Can I Have a Word? - No Love for Johnnie review by CH

Spoiler Alert
02/11/2021

A week is ninety minutes in politics. The thought comes to mind when thinking of Wilfred Fienburgh MP. What course would his life have taken? On the left of the Labour Party, he rose through adversity and world war but died in 1958 when his motor-car hit a lamp-post in London. He left behind a novel, No Love for Johnnie. That posthumous publication was soon followed by a swift-moving film (1960) - and one can reasonably speculate that these inspired all the incarnations of Michael Dobbs's House of Cards.

Not to give away too much (writing and politics share something with the bridge or, better, the chess table). Although, in reality, that was the era of Macmillan's “you've never had it so good”, the film (directed by Ralph Thomas and co-written by Mordecai Richler) finds an alternative reality in which Labour is in charge between that end of the Chatterley ban and the Beatles' first LP. The focus is upon an MP from the North (Peter Finch, on screen almost all of the time). He has to temper what one might call his New Labour ambitions with his constituents' (or, at any rate, the local Party's) views - which are, shall we say, of a Corbynite persuasion.

Nothing changes, all that much. Even as I write this, there are doubtless voices which hush on the Terrace as somebody goes by who is not part of an intra-Party plot being hatched beside that eternal river.

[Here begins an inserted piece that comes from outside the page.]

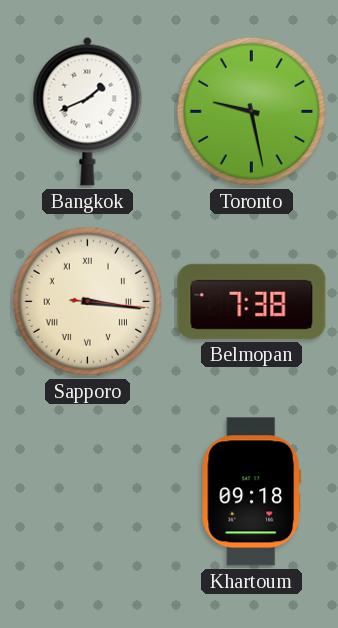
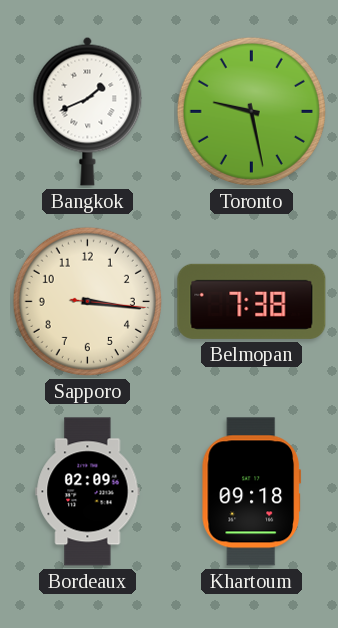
Sapporo numerals: Roman -> Arabic
Bordeaux: none -> 02:09
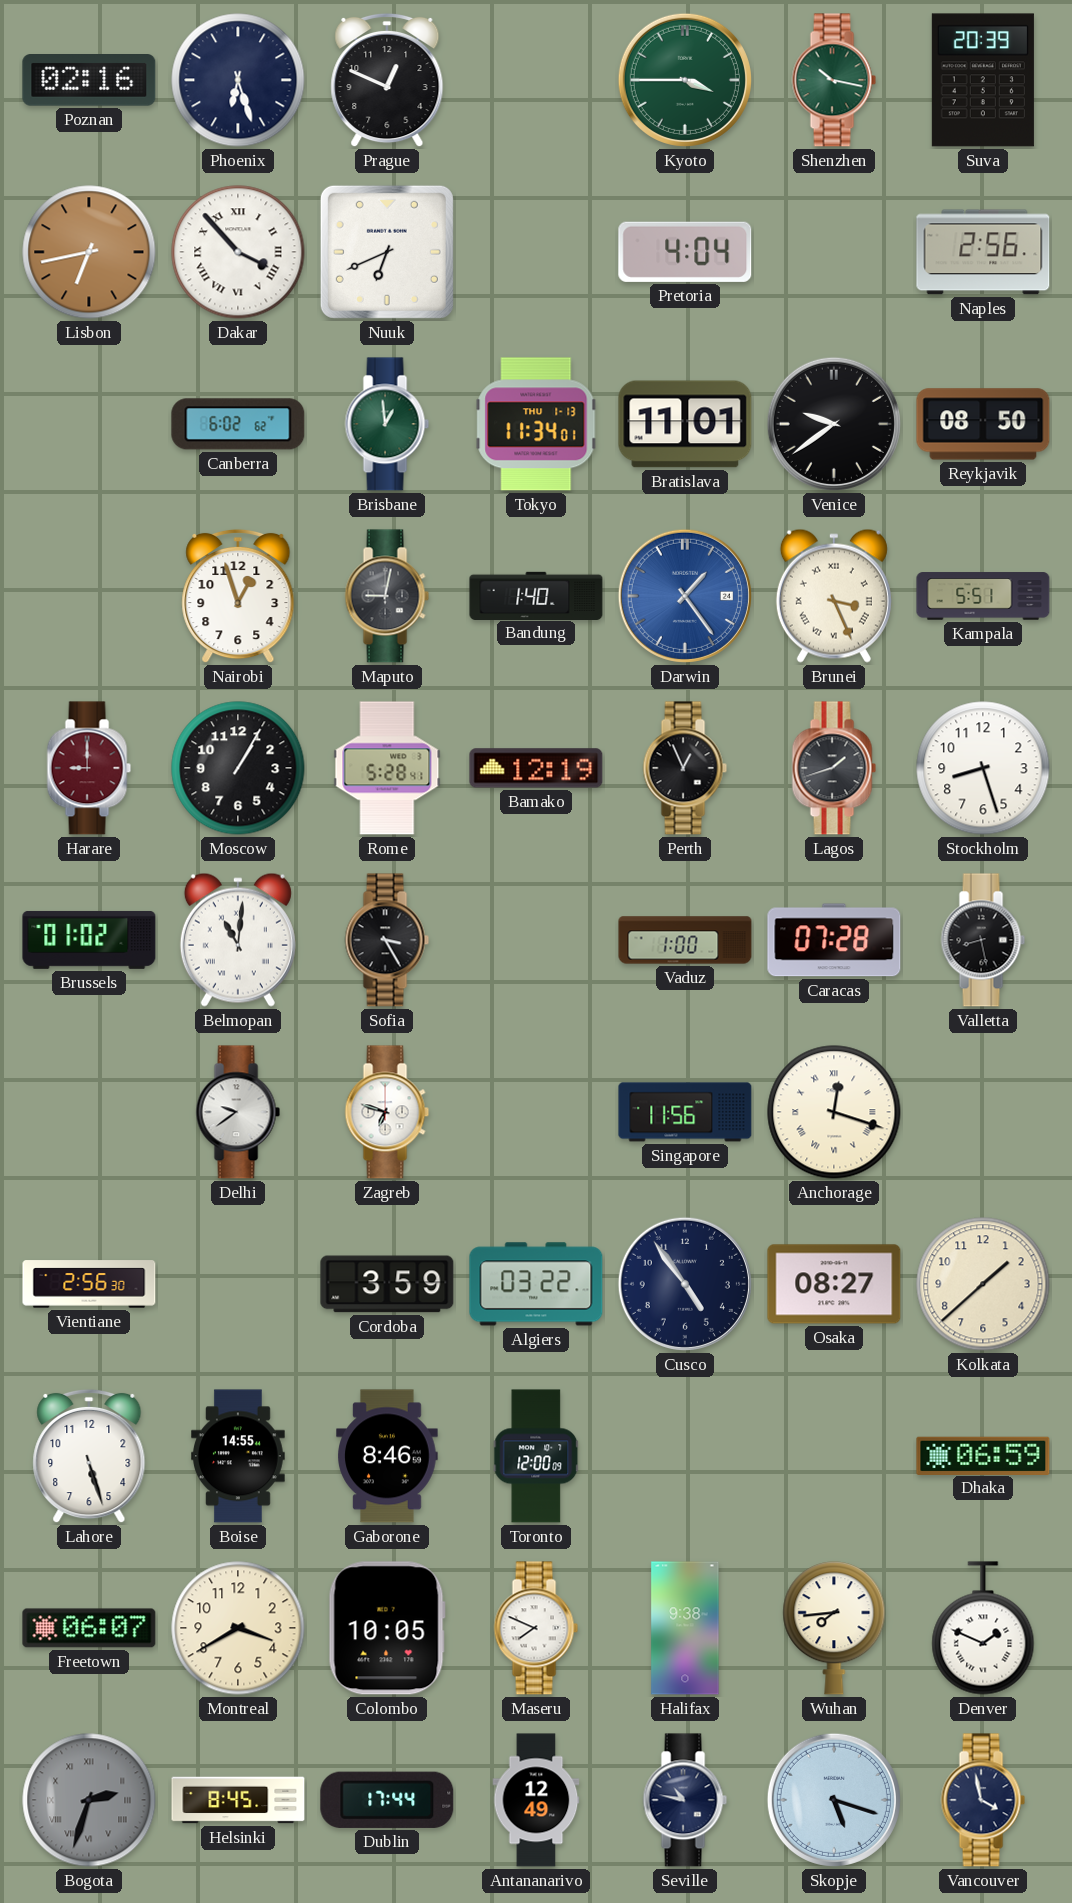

And, of course, there is always the human factor to undermine the design of politics by numbers. In this case, Finch's marriage has staled, if it ever had brio; he is bruised, vulnerable to passing fancy (played both by the wonderfully-named Mary Peach, still with us, and Billie Whitelaw who, alas, is not). All of which appears to anticipate those events which, a couple of years later, brought down a Conservative government (“well, he would say that, wouldn't he?”).

As for this film itself, it moves at a pace, with a cast which comprises so many of those whom politicians would call “a dream team” - from Mervyn Johns to Mona

Washbourne by way of Dennis Price as an acerbic, low-camp photographer who, wise to model Miss Peach's ad hoc political involvement, tells her to pretend that the saucepan handle in her grasp “is the whole Front Bench”. How did that get past the Censor?

Here is a film whose ensemble playing is something of which politicians themselves can only dream. Although Peter Finch is to the fore with a bravura performance – which makes something charming of the charmless -, this is a film in which everybody, from a stationmaster to a Commons clerk, has a well-deployed line or two. Democracy in action.

Not to mention a party in a basement flat, that disc-driven staple of early-Sixties films. In this case, a few seconds find Oliver Reed contending with a cardboard box over his head. Quite why is not clear. Could he have inspired Lord Buckethead?

Another puzzle is that it was filmed in cinemascope, for the bulk of it – from bed to bar and back again – is a matter of smoke-filled interiors. Still, the eyes adjust to the shehanigans.

High time the novel were re-issued.

And would that there had been seat-belts and air-bags in 1958.